(Excerpted text)

▽

Skip to main content
Version: v1.7.0

Document Reprocessing

Some AlphaSense features are using AI models that are periodically updated.

To reflect updates to these models to existing documents in the system, documents need to be fed again through corresponding subsystem to update the storages and/or search index.

We are working on making these operations as automatic as possible, but currently they require some manual actions.

Reprocessing Manager

reprocessing-manager is a service that coordinates reprocessing requests in the cluster by calling processing services to process documents.

Currently, reprocessing requests need to be executed by port-forwarding to reprocessing-manager pod and submitting the request by e.g. curl command line tool.

Exact request depends on the use case is provided by AlphaSense support.

Prerequisite

  • kubectl command line tool. At least version v1.25.16 is required

Executing requests

Port-forward to reprocessing-manager pod:

kubectl port-forward -n platform service/reprocessing-manager 8080:80

Execute request:

curl --location 'http://localhost:8080/internal/v2/submit' \
--header 'Content-Type: application/json' \
--data '{
"solrFilterQueries": [
"AcceptanceDate:[NOW-1DAYS TO NOW]",
],
"stages": ["reprocessing-postinghandler"]
}

The call returns task id (number) that can be used to track status of the process.

Tracking status

There is another endpoint to track status of the task. For example for task id 1234:

curl -X 'GET' \
'http://localhost:8080/internal/status/1234' \
-H 'accept: */*'

It returns counts of documents by status:

{
"id": 1234,
"requestType": "REPROCESSING",
"status": "IN_PROGRESS",
"countByStatus": {
"QUEUED": 0,
"FINISHED": 0,
"IN_PROGRESS": 9
}
}

△

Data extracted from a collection
▽

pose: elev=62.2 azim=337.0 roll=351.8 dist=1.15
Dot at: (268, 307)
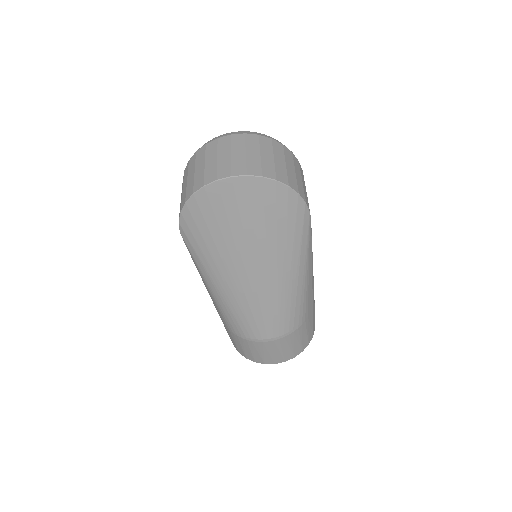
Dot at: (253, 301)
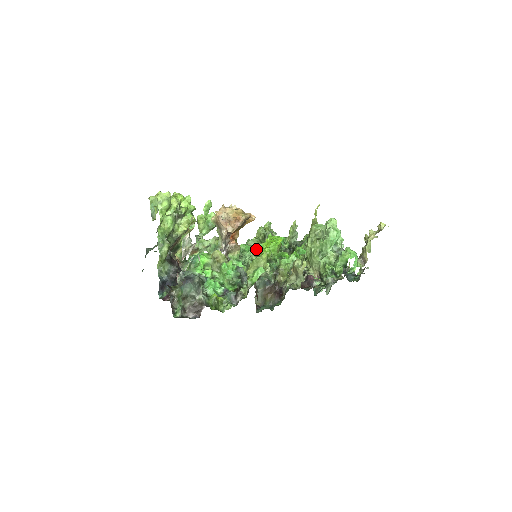
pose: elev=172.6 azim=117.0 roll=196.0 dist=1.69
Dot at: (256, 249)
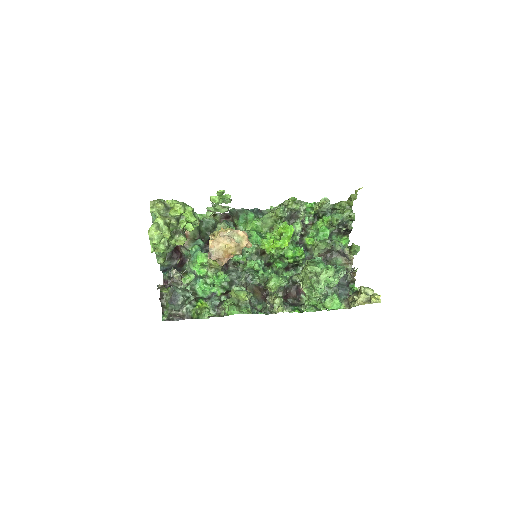
Dot at: (261, 243)
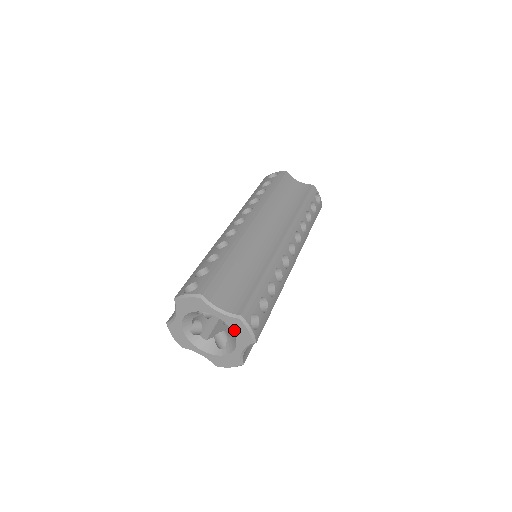
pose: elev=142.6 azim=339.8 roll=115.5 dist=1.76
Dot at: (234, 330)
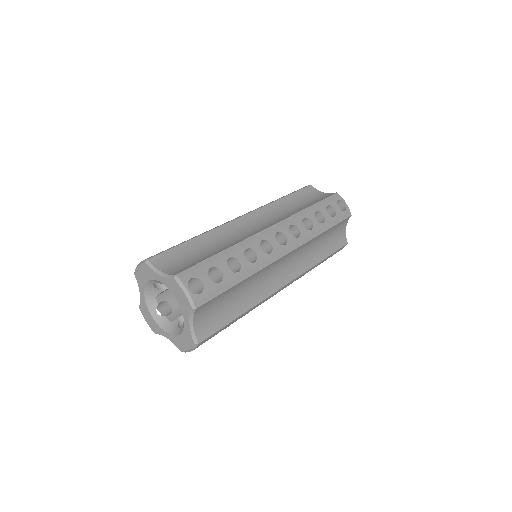
Dot at: (176, 295)
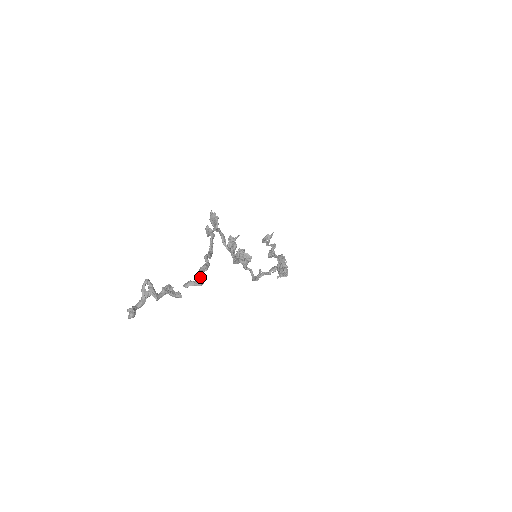
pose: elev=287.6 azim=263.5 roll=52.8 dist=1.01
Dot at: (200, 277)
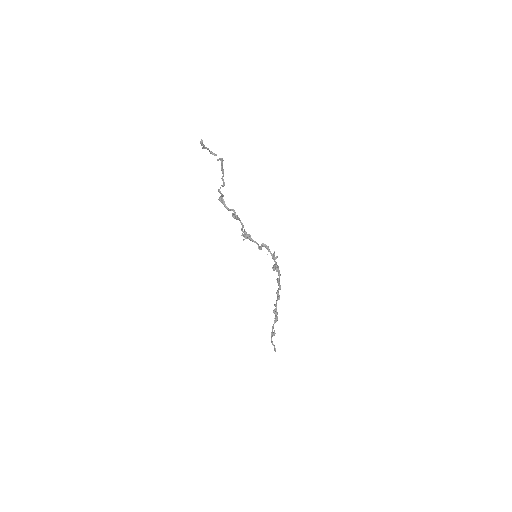
Dot at: (221, 162)
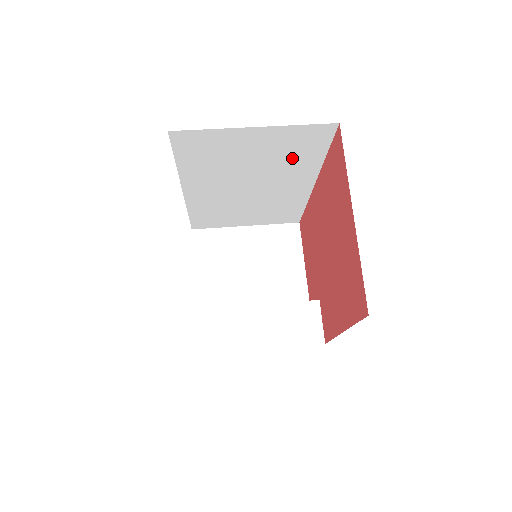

△

(Task to carry out) What is the minimum kubectl version that the document reprocessing page requires?

(Exercise output) v1.25.16